A cyst is a pocket of membranous tissue that contains fluid or air. Cysts can grow almost anywhere in your body or under your skin and there are lots of different types, most of which are harmless. We use the same methods to remove cysts as we do for removing moles.
There are several procedures we can use to treat the area, depending on whether your mole is raised from the skin or flat.
Some people confuse flat moles with freckles. Dark flat moles can be lightened with a laser or skin lightening creams so they’re a lot less obvious.
If you have a true mole and it’s flat, the only way to remove it is to make a small cut which leaves a tiny scar that heals naturally. You might need anything from one to three stitches, which we’ll remove within a week of your treatment. You’ll need to protect the area from sunlight while it heals.

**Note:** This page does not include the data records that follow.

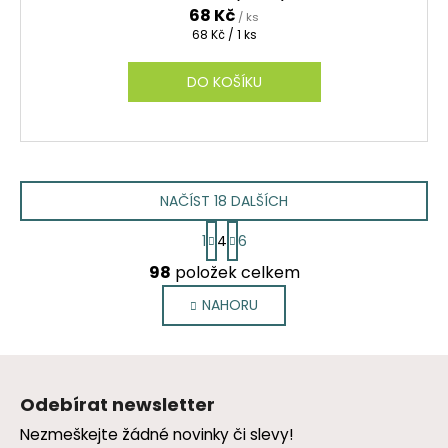
68 Kč
/ ks
Měrná
68 Kč / 1 ks
cena:
DO KOŠÍKU
NAČÍST 18 DALŠÍCH
S
1
4
6
t
O
r
98
položek celkem
v
á
l
n
NAHORU
k
á
o
d
v
Z
a
á
á
c
n
Odebírat newsletter
p
í
í
Nezmeškejte žádné novinky či slevy!
p
a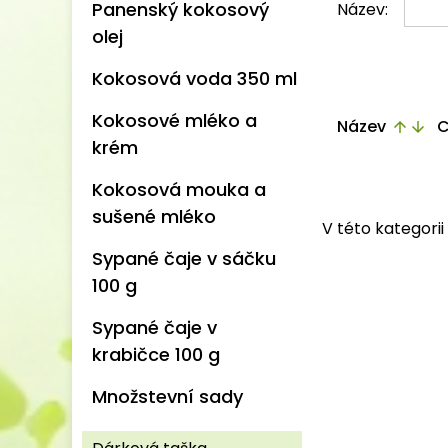
Panenský kokosový
Název:
olej
Kokosová voda 350 ml
Kokosové mléko a
Název
C
arrow_upward
arrow_downward
krém
Kokosová mouka a
sušené mléko
V této kategori
Sypané čaje v sáčku
100 g
Sypané čaje v
krabičce 100 g
Množstevní sady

If your mole is raised it can either be excised – in other words cut out – or shaved off. If the mole is shaved there’s always a small chance that it might grow back because the root hasn’t been removed. The shaving method leaves very little scarring and many people prefer to try this method first, especially if the mole is on their face.
The excision procedure involves a small, painless injection of local anaesthetic under the mole to numb the affected area. Thanks to precision cutting the entire mole is removed in one go. The opening is closed with stitches that will dissolve over time. After the initial wound heals you’ll see a tiny line of scar tissue instead of the mole, and this will gradually fade from red to white. The treatment usually takes less than 20 minutes.
Mole shaving is similar to excision. It involves removing the mole with a shaving procedure using local anaesthetic, which means you don’t feel any pain. It’s a very straightforward procedure where your doctor uses a sharp instrument to shave very close to the skin, taking off the mole without removing the root. Shaving usually leaves a less noticeable scar than other mole removal treatments.